Let the following matrix be given. Note that we are in the field consisting of five integers:
F = (0, 1, 2, 3, 4)
$A = \begin{bmatrix} 1 & 2 & 0\\ 3 & 2 & 1\\ 0 & 2 & 2 \end{bmatrix}$
The Jordan Normal Form of the matrix is
$J = \begin{bmatrix} 0 & 1 & 0\\ 0 & 0 & 1\\ 0 & 0 & 0 \end{bmatrix}$
Now, to find the basis transformation matrix, I know first of all that $A^3 = 0$. Now I want to consider $A^2 = \begin{bmatrix} 2 & 1 & 2\\ 4 & 2 & 4\\ 1 & 3 & 1 \end{bmatrix}$
Choosing $v_3 = \begin{bmatrix} 0\\ 0\\ 1 \end{bmatrix}$, we see that $A^2v_3 = \begin{bmatrix} 2\\ 4\\ 1 \end{bmatrix}$, so $v_3$ is not in the kernel of $A^2$. I will set $v_2 = \begin{bmatrix} 1 & 2 & 0\\ 3 & 2 & 1\\ 0 & 2 & 2 \end{bmatrix} * \begin{bmatrix} 0\\ 0\\ 1 \end{bmatrix} = \begin{bmatrix} 0\\ 1\\ 2 \end{bmatrix}$ and $v_1 = \begin{bmatrix} 1 & 2 & 0\\ 3 & 2 & 1\\ 0 & 2 & 2 \end{bmatrix} * \begin{bmatrix} 0\\ 1\\ 2 \end{bmatrix} = \begin{bmatrix} 2\\ 4\\ 2 \end{bmatrix}$
Now set $S = [v_1, v_2, v_3] = \begin{bmatrix} 2 & 0 & 0\\ 4 & 1 & 0\\ 2 & 2 & 1\\ \end{bmatrix}$. I now want to find the inverse of S so I can check whether $S^{-1}*A*S = J$, but I am not sure how I can do this while staying in the field F, as fractions inevitably come up when I do it normally. I am also not entirely sure if my approach to finding S was correct.
Thank you for your help.
Your approach to finding $S$ is correct.
The fact that $A^2 \neq 0$, $A^3 = 0$, and $A^2 v_3 \neq 0$ ensures that the vectors $A^2v_3, Av_3, v_3$ are linearly independent over the field $\Bbb F$. As such, the matrix $S$ that you construct has linearly independent columns, and so it is necessarily possible to compute its inverse while staying in the field $\Bbb F$. The trick is that instead of dividing as you normally would (which would lead to fractions), you multiply by multiplicative inverses.

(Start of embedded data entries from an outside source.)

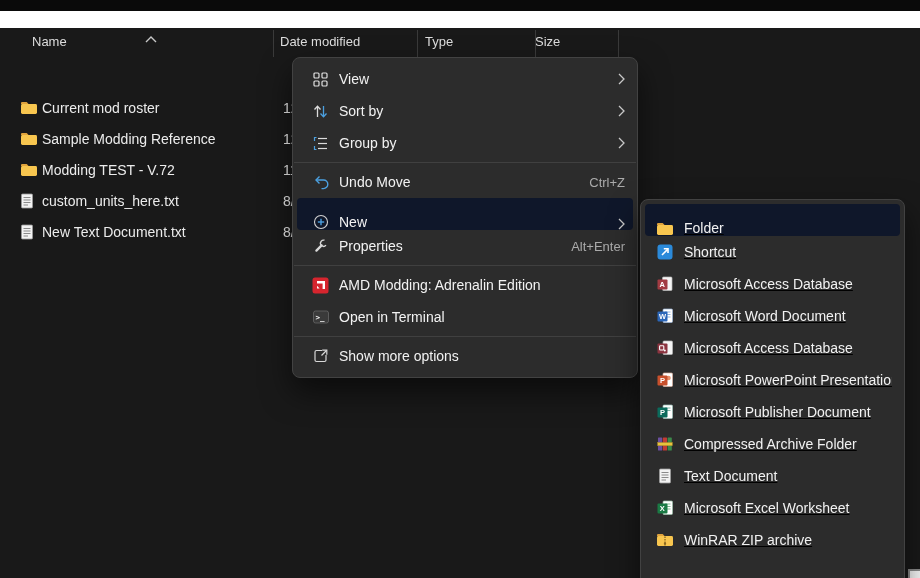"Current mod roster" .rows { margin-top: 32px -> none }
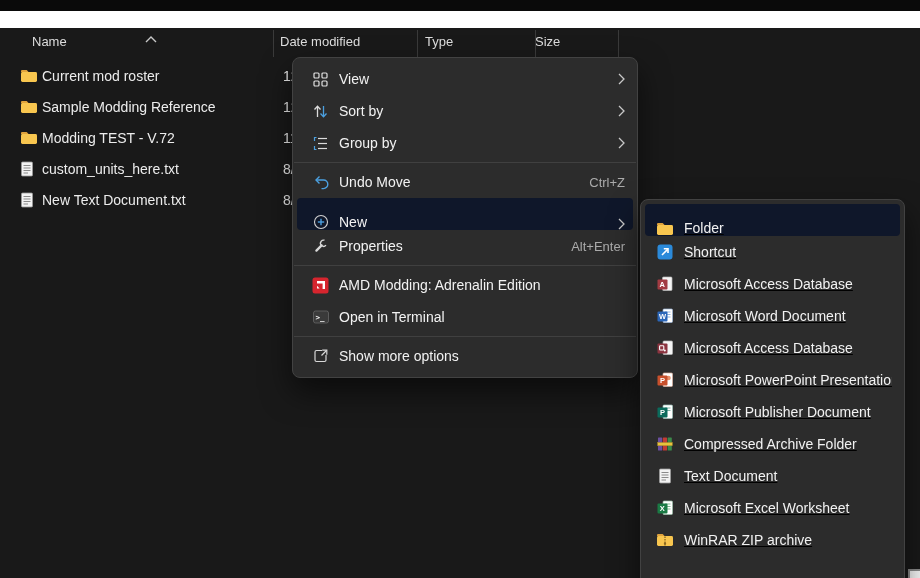"New" .mi.hl { align-items: flex-end -> none; background: #0f172a -> #14532d }
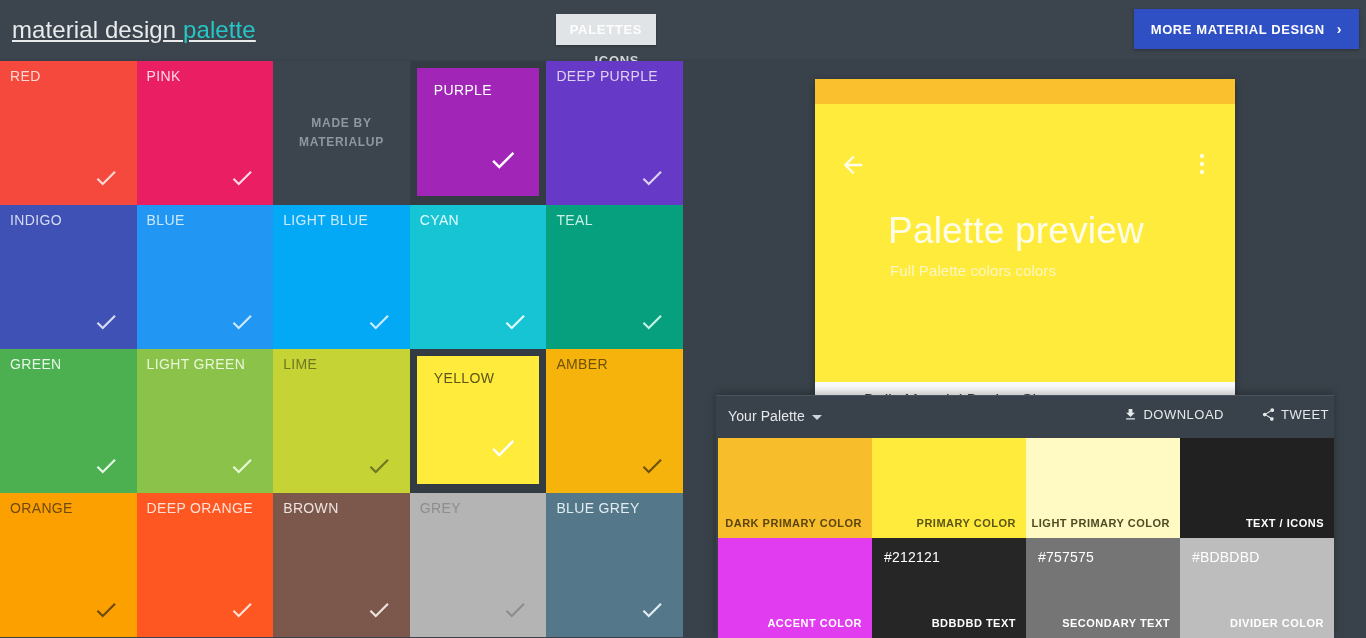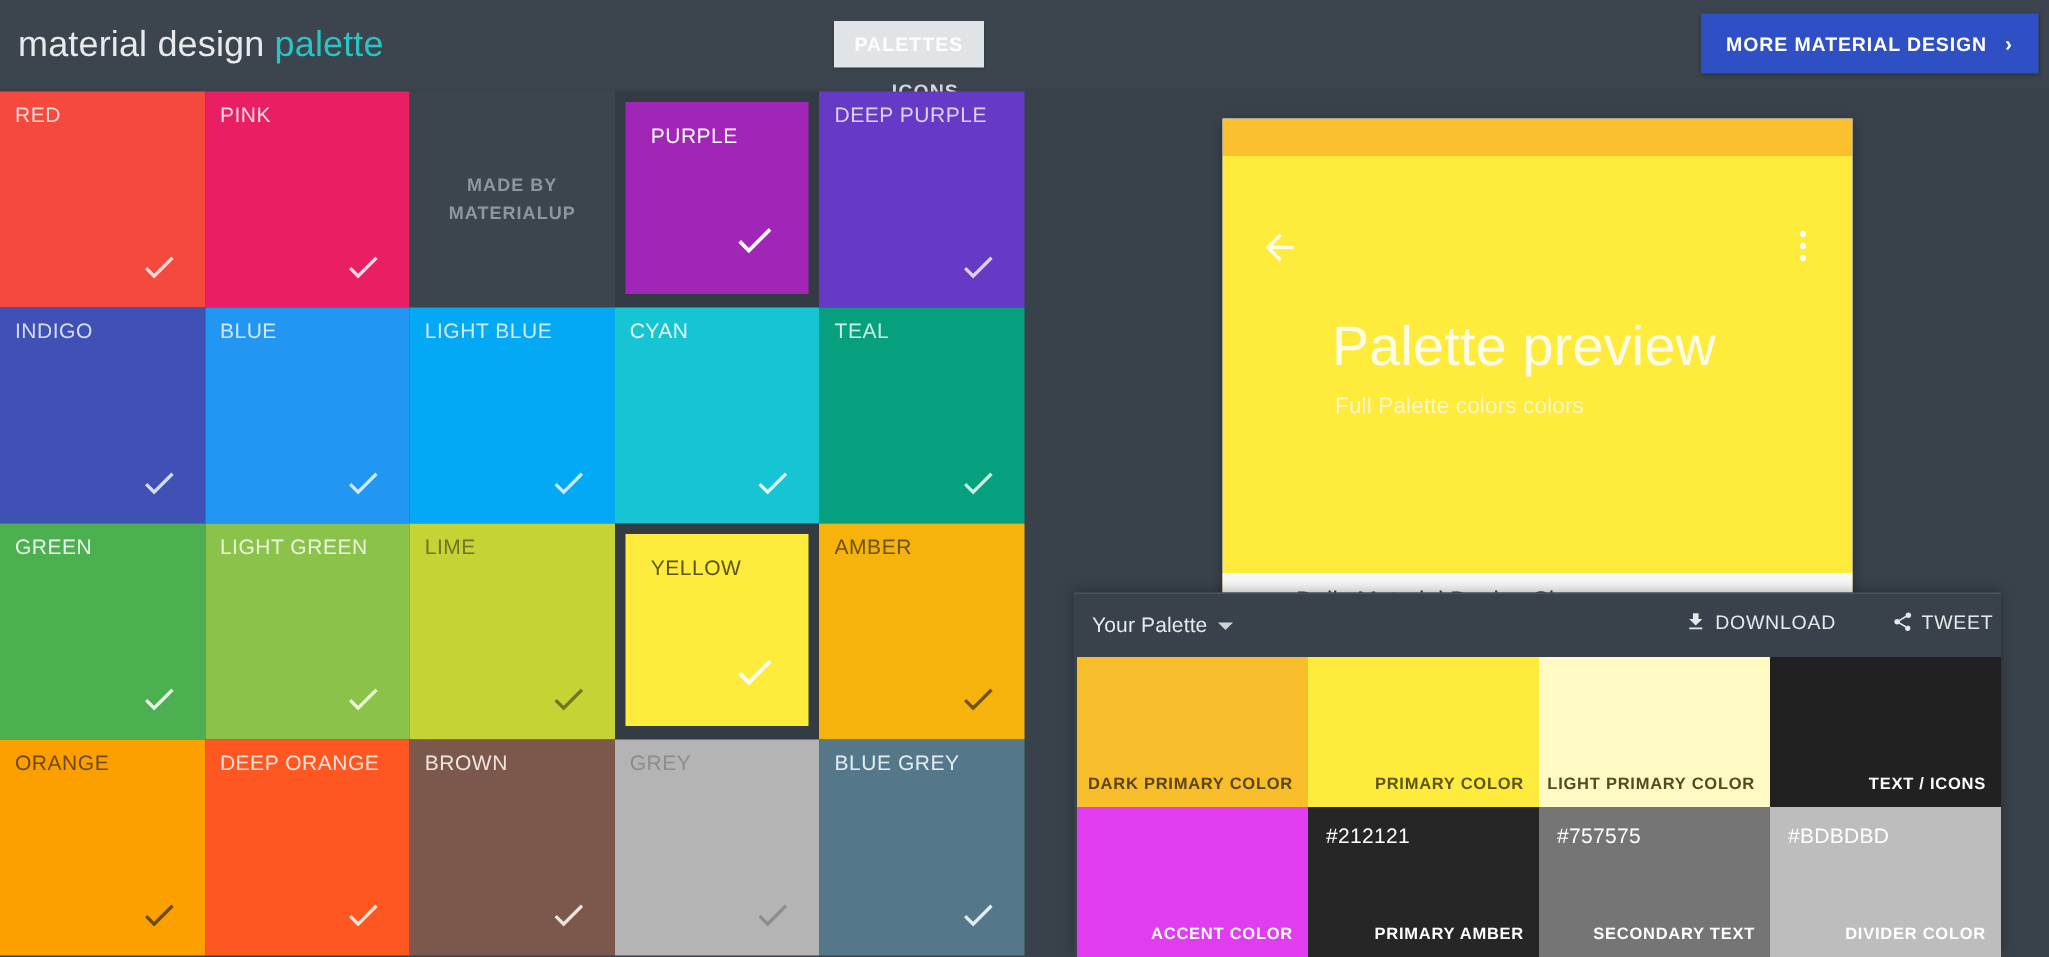"material design palette" #brand { text-decoration: none -> underline }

Let's compute the inverse of your matrix $S$ using Gaussian elimination. We reduce the augmented matrix $[S \mid I]$, $$ \pmatrix{2 & 0 & 0 & 1 & 0 & 0\\ 4 & 1 & 0 & 0 & 1 & 0\\ 2 & 2 & 1 & 0 & 0 & 1}. $$ To begin, we could "divide" the first row by $2$. Note that "dividing" in this context means multiplying by the multiplicative inverse. In other words, the number that we should multiply the first row by is the solution to the equation $2 x \equiv 1 \pmod 5$. You can verify that $x = 3$ is the solution, since $2(3) = 6 \equiv 1 \pmod 5$. So, our first step will be to multiply the first row by $3$. This leads to $$ \pmatrix{1 & 0 & 0 & 3 & 0 & 0\\ 4 & 1 & 0 & 0 & 1 & 0\\ 2 & 2 & 1 & 0 & 0 & 1}. $$ As it so happens, no further divisions are required now. For the next operations we can subtract $4R_1$ from $R_2$, $2R_1$ from $R_3$, and $2R_2$ from $R_3$. Doing so and reducing entries modulo 5 along the way results in the reduced matrix $$ \pmatrix{ 1 & 0 & 0 & 3 & 0 & 0\\ 0 & 1 & 0 & 3 & 1 & 0\\ 0 & 0 & 1 & 3 & 3 & 1}. $$ So, the inverse of $S$ in $\Bbb F$ is $$ \pmatrix{3 & 0 & 0\\3 & 1 & 0\\3 & 3 & 1}. $$